No, gli pneumatici non hanno una data di scadenza ben precisa, ma dopo circa una decina di anni la mescola potrebbe deteriorarsi pregiudicandone la performance. Per sapere quando sono stati prodotti è sufficiente guardare il DOT presente sulla spalla dello pneumatico: si tratta di una sigla di 12 caratteri che indica lo stabilimento di produzione, la misura, il tipo di copertura e la data di produzione (settimana e anno). Se ad esempio il DOT termina con le cifre 1513 significa che lo pneumatico è stato prodotto nella 15° settimana del 2013. Naturalmente il rischio di acquistare vecchi fondi di magazzino non è una prerogativa dell’acquisto online, perché anche dal gommista ci si potrebbe imbattere in una spiacevole sorpresa. Con la differenza, però, che prima dell’acquisto è possibile controllarne personalmente la data di produzione.

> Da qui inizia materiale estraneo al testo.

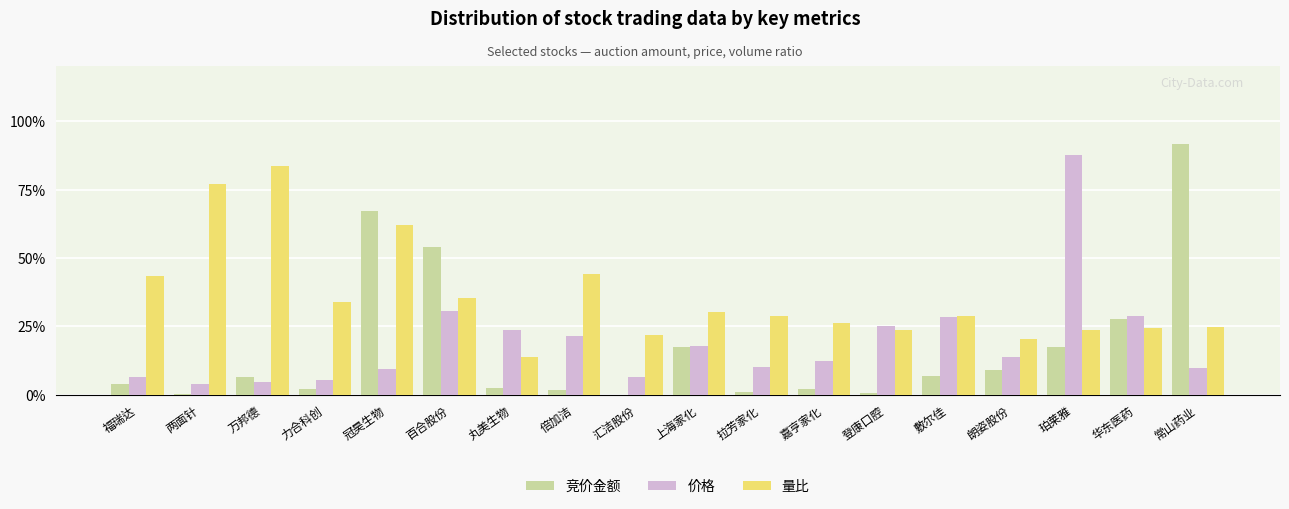

What value does the 量比 series have at 朗姿股份?

20.2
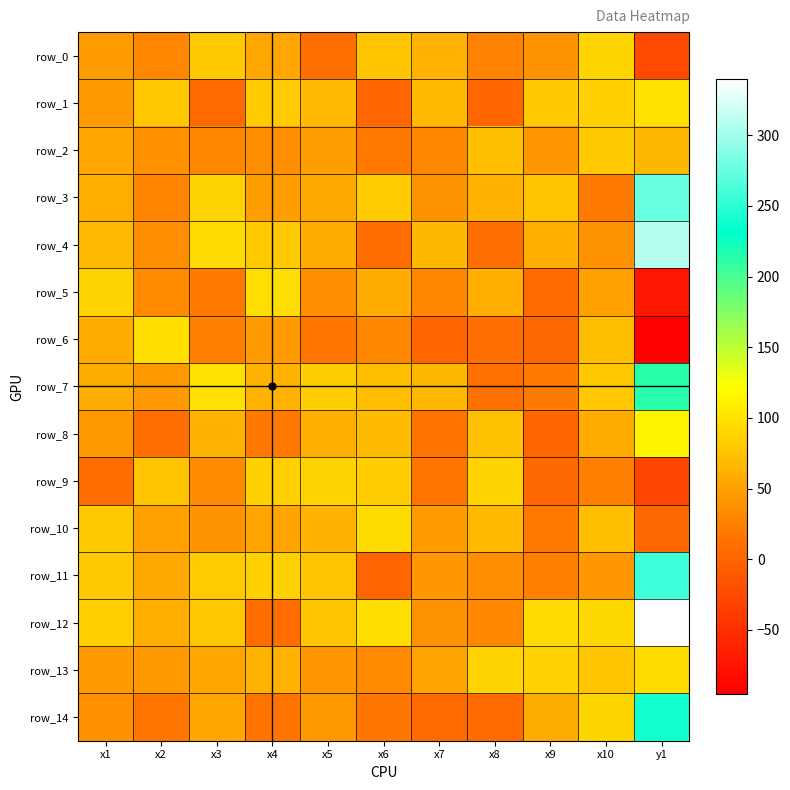

At which category is the sum across all series the highest?

y1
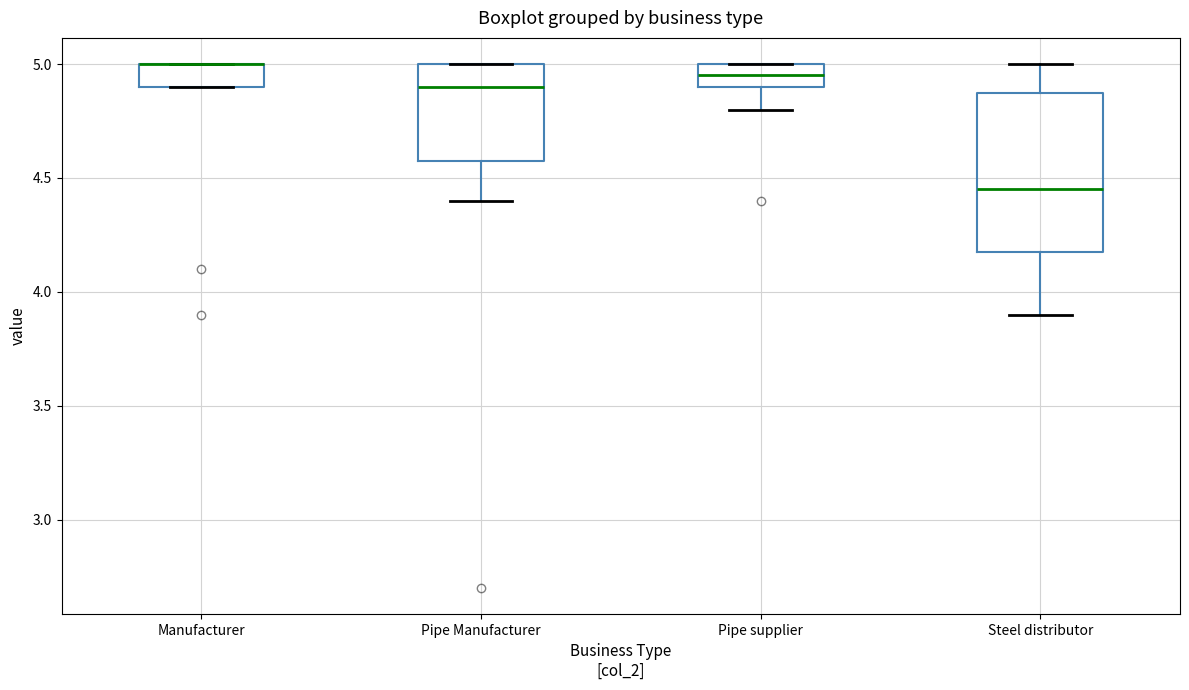

Reading left to right, transcribe this box plot: for each box, give where its median line is, the range the box spans, and where its two whiskers end, as read against the y-axis. The values are not printed on the chart, so give them approximately, as read against the axis.

Manufacturer: median 5.00 (drawn on the box's upper edge), box 4.90 to 5.00, whiskers 4.90 to 5.00
Pipe Manufacturer: median 4.90, box 4.60 to 5.00, whiskers 4.40 to 5.00
Pipe supplier: median 4.95, box 4.90 to 5.00, whiskers 4.80 to 5.00
Steel distributor: median 4.45, box 4.20 to 4.90, whiskers 3.90 to 5.00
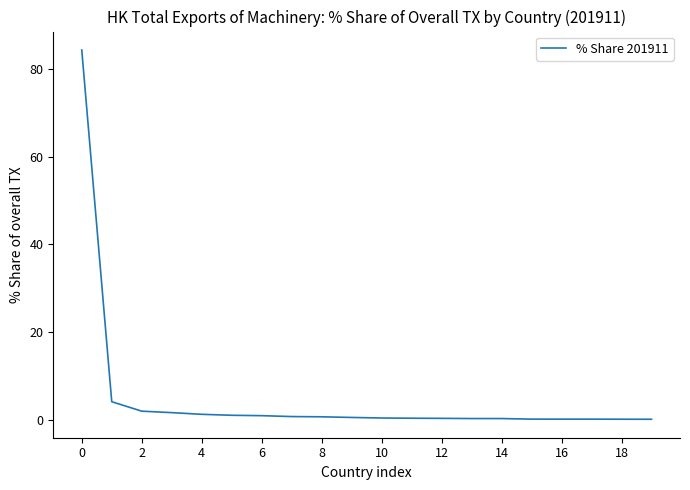

What is the difference between the maximum and minimum values?

84.2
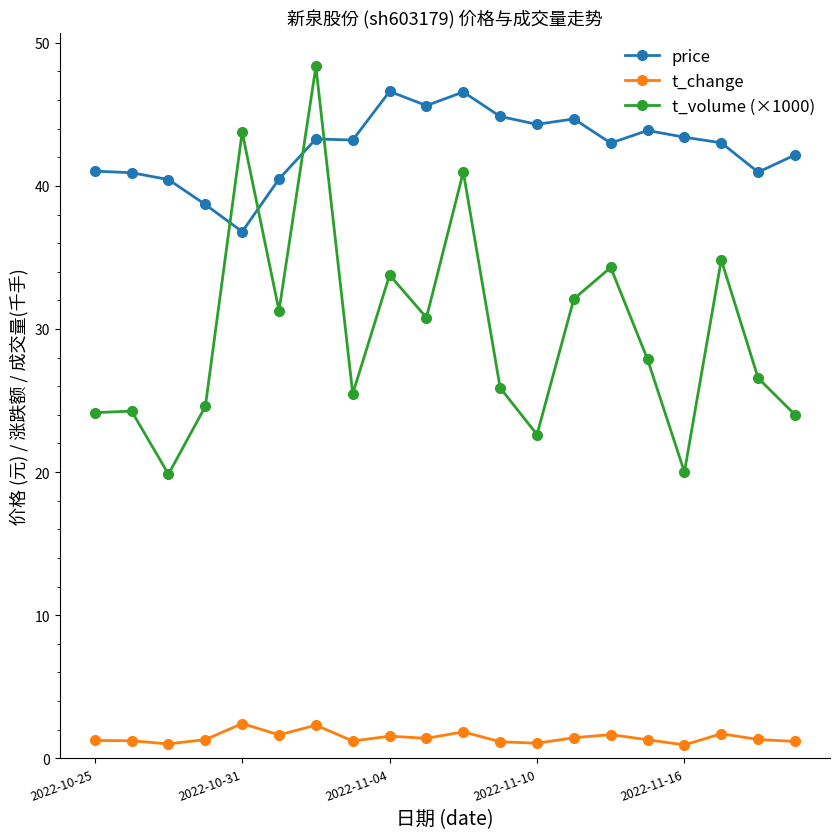

What is the value of the t_change point at the 10th from the left?

1.4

Oltre alla DOT è molto importante controllare sul libretto di circolazione le misure utilizzabili sulla propria auto, facendo sempre attenzione alla dimensione dei cerchi montati. L’altro aspetto fondamentale è l’indice di velocità indicato con una lettera: va bene acquistare pneumatici con indice di velocità superiore ma non il contrario, a meno che non si tratti di pneumatici invernali utilizzati nel periodo in cui vige l’obbligo di montarli. In tal caso, quindi, è possibile scendere ma solo di una lettera.

Tra i vari siti web è possibile acquistare le gomme auto di Euroimport pneumatici, Gommadiretto, Pneus Online, Gomme.it, Italgommepneumatici, Cambiogomme, Pneuserviceitalia e Netgomme, tanto per citarne alcuni dei più conosciuti.